The accession process is being accelerated. In a press release issued on 15 June, the European Commission has announced that ‘The Commission tabled the Draft Common Position on Chapter 33 (financial and budgetary provisions) in the Council on 29 April, enabling the Council to decide on the opening of this Chapter by end of June. In addition, preparatory work continues at an accelerated pace to make progress on five Chapters’.
There is unanimous support in the EU for the quickening pace of Turkish accession. On 18 March 2016, the European Council unanimously agreed that the EU should ‘re-energise the accession process’ and that Turkish acceleration should be ‘accelerated’.
David Cameron strongly supports this. In 2010, Cameron said he was ‘angry’ at the slow pace of Turkish accession, that he was the ‘strongest possible advocate for EU membership’ for Turkey, and that ‘I want us to pave the road from Ankara to Brussels’. In 2014, he said that: ‘In terms of Turkish membership of the EU, I very much support that. That’s a longstanding position of British foreign policy which I support’.
The Government admitted it supported Turkish accession last month. Last month, the Europe Minister, David Lidington, said: ‘The UK supports Turkey’s EU accession process’.
The British public will not get a vote on the accession of Turkey to the EU. The European Union Act 2011 allows the Government to ratify EU accession treaties without a referendum). There was no referendum on the accession of Croatia to the EU in 2013 (European Union.
The Government opposes giving the British people a say. As the Minister for Europe, David Lidington, said in 2011: ‘A few years ago, 10 new member states joined the European Union at the same time. I believe that their combined population then was 73 million, which is slightly greater than Turkey’s population is now. I do not believe that anybody in this country argued at that time that a British referendum on those accessions was right’.
The UK is paying £2 billion to help Turkey, Albania, Macedonia, Montenegro and Serbia to join the EU. Turkey alone is set to receive over £1 billion of UK funds to help prepare it for membership.
The UK has gone further than EU law on workers’ rights.

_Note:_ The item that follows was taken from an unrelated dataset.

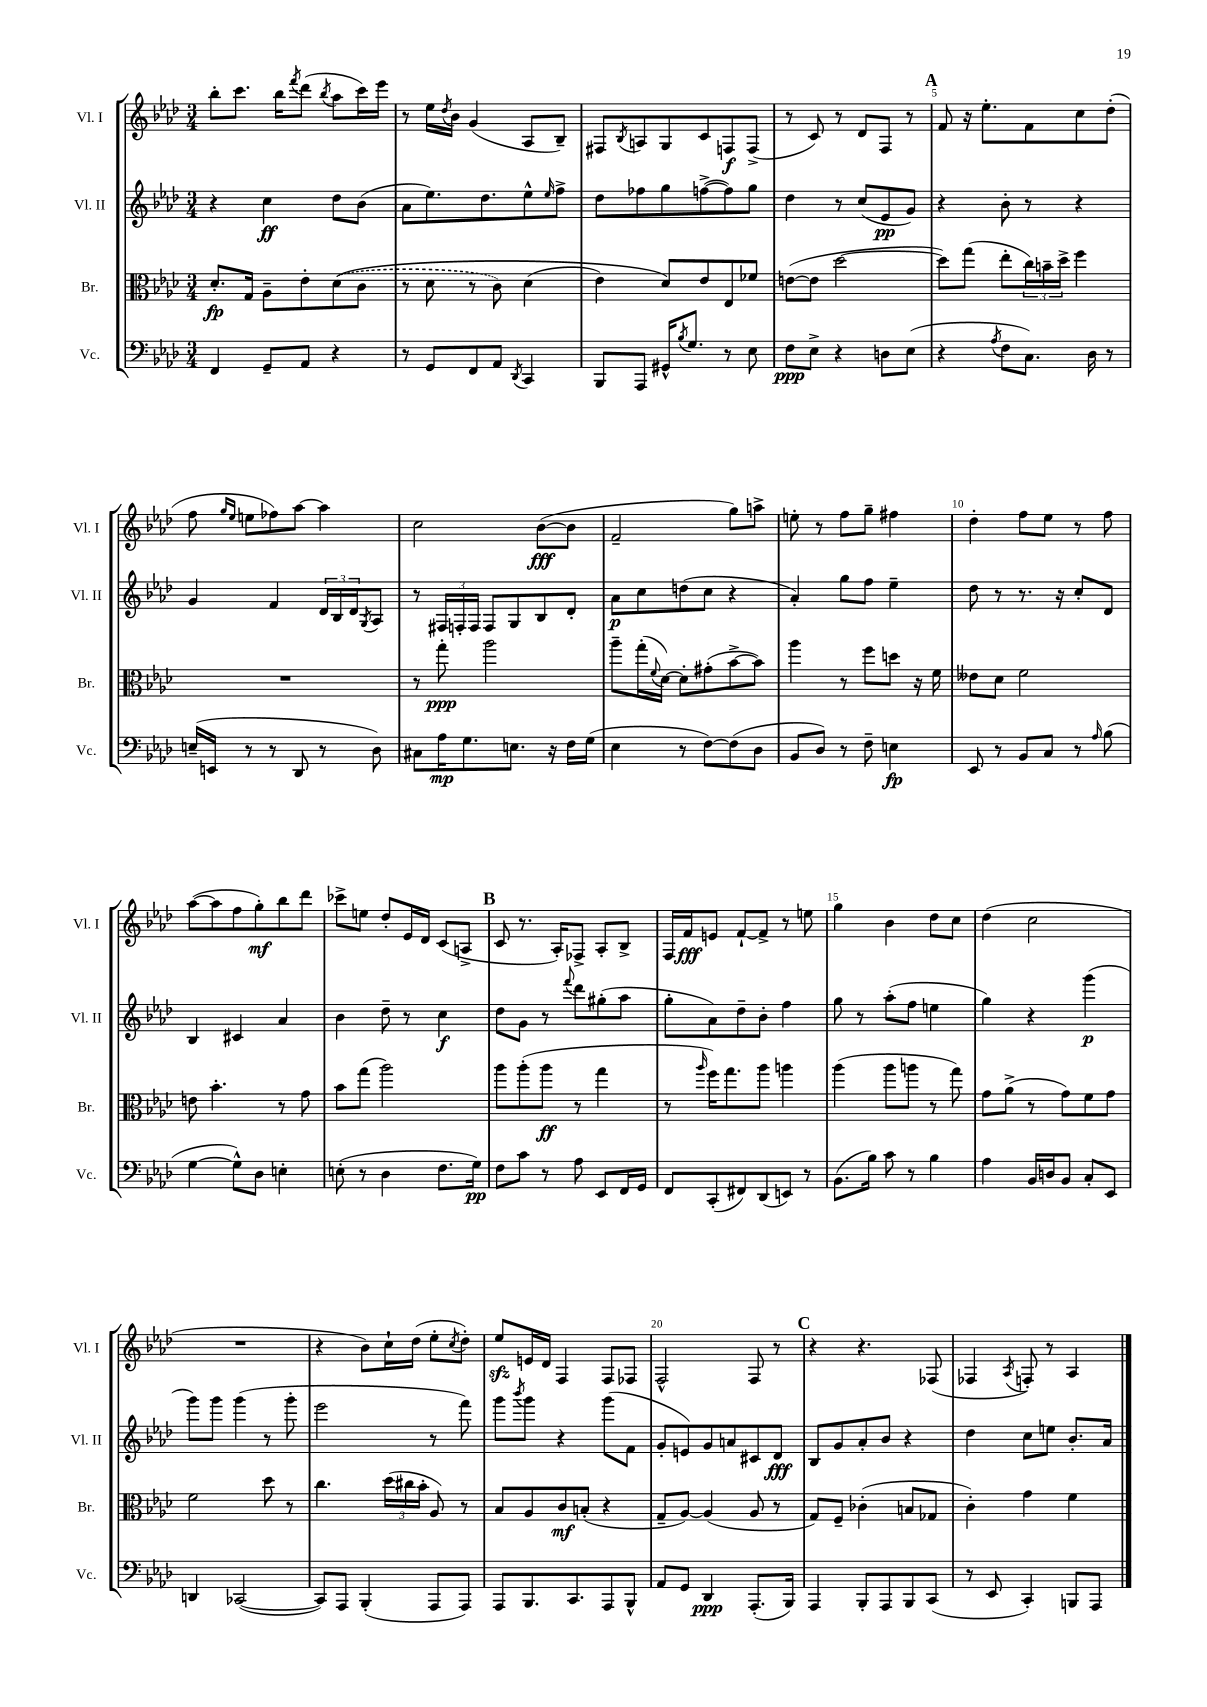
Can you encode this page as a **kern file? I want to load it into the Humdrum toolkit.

Further harmonisation of social legislation poses a threat to the UK’s more generous protections.
The minimum wage, which was introduced in 1998, had nothing to do with the EU.
The Wilson Government passed the Equal Pay Act 1970 before it entered the then European Economic Community in 1973. The Labour Government passed the Sex Discrimination Act 1975, before the first EU Directive on the topic was adopted. There is no need to be in the EU to ensure equal pay for equal work.
The Employment Protection Act 1975 provided that a woman who was dismissed on the grounds of pregnancy was to be treated as unfairly dismissed. This was adopted long before the Pregnant Workers Directive.
The UK has been more generous than EU law on paid holidays, with 5.6 weeks entitlement each year, rather than the four contained in EU law.
UK legislation also gives women the right to receive 90% of their salary during the first six weeks of leave. EU law only requires that the rate of pay be equivalent to statutory sick pay in this period. This is £88.45 per week.
The right of part-time workers not to be discriminated against is contained in UK legislation. The enabling legislation was the Employment Relations Act 1999. This means that protections for part-time workers would remain in UK law if we left the EU.
The UK had legislation against discrimination on grounds of race long before the EU did.
The UK passed the legislation against race discrimination, the Race Relations Act 1965 and the Race Relations Act 1968, before we joined the EU.
High Court Judge Sir Rabinder Singh has said: ‘The Race Relations Act 1976 [which consolidated the 1960s legislation] was perhaps one of the strongest pieces of legislation of its kind in the world and certainly in Europe. It long predated legislation against racial discrimination in EU law’.